"Why should I gain from his reward? I cannot give an answer. But this I know with all my heart, his wounds have paid my ransom."
This song, How Deep the Father's Love for Us, is circling in my head. Over and over and I find myself in tears. God has been opening my heart to be moved by his kindness. I remember several years ago, coming to him in such despair and brokenness, and finding sweet, gentle, whispering kindness from Him. I was an utter failure and yet, He did not condemn; he gently showed me the box I was trying to stuff him into. I had expectations of how I could be of use to Him, how a church plant "should" look, how things "ought" to be going, how my worth was measured... He freed me from the slavery of my expectations.
Then a few years later, He soothed the wounds of failure again, only this time in the context of relationship. Again, He came to me like He came to Elijah- with a still, small voice in the midst of wind, earthquake and fire. He breathed his sweet breath onto my crushed dreams and lifted my chin. What a gentle Savior. He freed me from the slavery of other's expectations.

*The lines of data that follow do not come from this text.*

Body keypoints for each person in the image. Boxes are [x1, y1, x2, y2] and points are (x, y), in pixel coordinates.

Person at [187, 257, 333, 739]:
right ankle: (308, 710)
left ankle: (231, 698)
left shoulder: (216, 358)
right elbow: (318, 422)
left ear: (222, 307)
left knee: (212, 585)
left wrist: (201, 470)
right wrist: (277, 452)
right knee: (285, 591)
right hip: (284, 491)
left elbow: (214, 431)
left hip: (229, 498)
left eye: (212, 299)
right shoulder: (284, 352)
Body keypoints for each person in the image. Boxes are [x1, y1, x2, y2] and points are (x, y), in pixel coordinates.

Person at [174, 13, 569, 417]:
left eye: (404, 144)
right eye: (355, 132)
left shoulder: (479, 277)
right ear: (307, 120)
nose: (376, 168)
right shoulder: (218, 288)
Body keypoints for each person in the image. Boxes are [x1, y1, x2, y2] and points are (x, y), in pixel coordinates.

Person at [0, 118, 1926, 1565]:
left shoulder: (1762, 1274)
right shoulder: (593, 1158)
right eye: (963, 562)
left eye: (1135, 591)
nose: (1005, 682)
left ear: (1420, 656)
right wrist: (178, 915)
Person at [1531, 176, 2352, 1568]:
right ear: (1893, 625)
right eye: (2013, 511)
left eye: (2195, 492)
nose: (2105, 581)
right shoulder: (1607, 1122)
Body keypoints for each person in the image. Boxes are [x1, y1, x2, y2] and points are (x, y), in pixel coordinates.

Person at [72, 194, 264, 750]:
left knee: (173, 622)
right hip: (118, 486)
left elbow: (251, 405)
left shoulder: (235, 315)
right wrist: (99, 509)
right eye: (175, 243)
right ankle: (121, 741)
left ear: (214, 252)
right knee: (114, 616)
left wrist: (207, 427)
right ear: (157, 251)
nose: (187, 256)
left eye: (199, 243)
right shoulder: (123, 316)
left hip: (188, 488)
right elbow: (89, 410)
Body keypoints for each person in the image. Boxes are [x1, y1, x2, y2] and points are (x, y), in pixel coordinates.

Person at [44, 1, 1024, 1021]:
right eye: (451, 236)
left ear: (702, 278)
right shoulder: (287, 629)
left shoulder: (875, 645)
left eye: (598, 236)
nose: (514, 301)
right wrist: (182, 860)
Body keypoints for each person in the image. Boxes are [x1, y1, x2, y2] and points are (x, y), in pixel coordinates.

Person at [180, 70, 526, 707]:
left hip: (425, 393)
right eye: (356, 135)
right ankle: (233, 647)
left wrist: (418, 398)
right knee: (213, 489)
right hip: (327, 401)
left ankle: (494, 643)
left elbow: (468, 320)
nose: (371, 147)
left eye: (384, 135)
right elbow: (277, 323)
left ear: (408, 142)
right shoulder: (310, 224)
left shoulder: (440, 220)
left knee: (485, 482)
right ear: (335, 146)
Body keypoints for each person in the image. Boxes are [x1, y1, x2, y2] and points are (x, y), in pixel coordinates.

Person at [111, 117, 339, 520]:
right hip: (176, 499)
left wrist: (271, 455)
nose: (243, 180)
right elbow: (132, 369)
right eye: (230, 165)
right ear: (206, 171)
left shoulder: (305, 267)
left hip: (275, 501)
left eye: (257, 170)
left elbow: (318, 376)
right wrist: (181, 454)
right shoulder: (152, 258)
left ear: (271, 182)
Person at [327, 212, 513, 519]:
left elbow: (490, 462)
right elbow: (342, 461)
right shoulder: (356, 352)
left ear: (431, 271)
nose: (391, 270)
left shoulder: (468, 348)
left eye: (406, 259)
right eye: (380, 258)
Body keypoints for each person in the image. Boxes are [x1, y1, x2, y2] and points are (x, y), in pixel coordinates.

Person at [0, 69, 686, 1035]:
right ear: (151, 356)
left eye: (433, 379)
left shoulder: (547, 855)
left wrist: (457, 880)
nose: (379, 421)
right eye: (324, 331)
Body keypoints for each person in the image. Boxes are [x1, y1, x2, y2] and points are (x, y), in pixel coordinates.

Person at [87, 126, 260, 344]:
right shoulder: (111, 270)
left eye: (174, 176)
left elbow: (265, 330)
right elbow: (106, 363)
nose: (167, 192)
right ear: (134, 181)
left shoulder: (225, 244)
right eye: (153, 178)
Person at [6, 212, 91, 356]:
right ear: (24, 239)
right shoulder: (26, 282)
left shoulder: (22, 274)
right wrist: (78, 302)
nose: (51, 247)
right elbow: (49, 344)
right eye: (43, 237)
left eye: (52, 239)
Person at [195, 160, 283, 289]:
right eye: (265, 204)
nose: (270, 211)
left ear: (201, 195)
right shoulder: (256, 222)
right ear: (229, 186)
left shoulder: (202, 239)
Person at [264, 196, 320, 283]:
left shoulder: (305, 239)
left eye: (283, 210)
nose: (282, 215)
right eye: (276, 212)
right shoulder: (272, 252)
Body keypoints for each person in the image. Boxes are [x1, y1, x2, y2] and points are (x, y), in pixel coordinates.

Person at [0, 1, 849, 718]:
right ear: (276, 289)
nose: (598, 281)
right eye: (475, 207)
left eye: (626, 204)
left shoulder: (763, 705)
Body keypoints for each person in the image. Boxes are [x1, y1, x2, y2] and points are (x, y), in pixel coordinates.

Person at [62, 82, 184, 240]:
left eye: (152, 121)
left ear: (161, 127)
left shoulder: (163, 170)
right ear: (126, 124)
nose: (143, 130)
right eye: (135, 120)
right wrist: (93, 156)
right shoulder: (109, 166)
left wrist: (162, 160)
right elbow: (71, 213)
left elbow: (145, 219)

Two weeks ago I watched a YouTube video someone had posted to Facebook. I can't find the exact one now, but I'm sure you're seen similar ones. It was a montage of acts of kindness: a disabled child making their first basket while the entire gym cheers for them, a professional athlete giving his game jersey to the severely disabled man in the wheelchair, a professional runner who tore his hamstring mid-race whose father jumped the barricade to help him finish, etc. I found myself sobbing. Sobbing. Why? Why was I so moved? It was the kindness shown to people who were utterly helpless and incapable of attaining this thing alone.
How can a YouTube video move me to tears when I can yawn when thinking about the Atonement? What greater kindness is there in the universe? I think I can gloss over God's kindness to me in Christ so easily because I don't see myself as the disabled 10 year old basketball player or the injured and weeping runner; I want to identify with the professional athlete who won the game. How quickly can I forget my brokenness? How easily do I slip back into the slavery of functioning out of my measly strength...
And yet,
He is kind to me. He knows my ineptitude. He knows my complete inability to make the basket on the first, second, third try. He sees my weakness and brokenness and He did something so far beyond running across the field to give me His game jersey. He took on my weakness and suffered alongside me. What other god in the history of the world has so identified with his people in their pain? None.
May His eternal kindness always bring tears to my eyes. Tears of gratitude and joy. Tears of relief and humility. May His kindness to me pour out of me into the broken and hurt people around me. May He remind me of my freedom, "It is for freedom Christ has set us free; stand firm therefore, and do not submit again to a yoke of slavery." Gal 5:1.
1 comment:
It seems to me that you relate to the people in the video clip because you see God's love reflected in their kindness, and your tears at the beginning of the blog demonstrate that understanding too.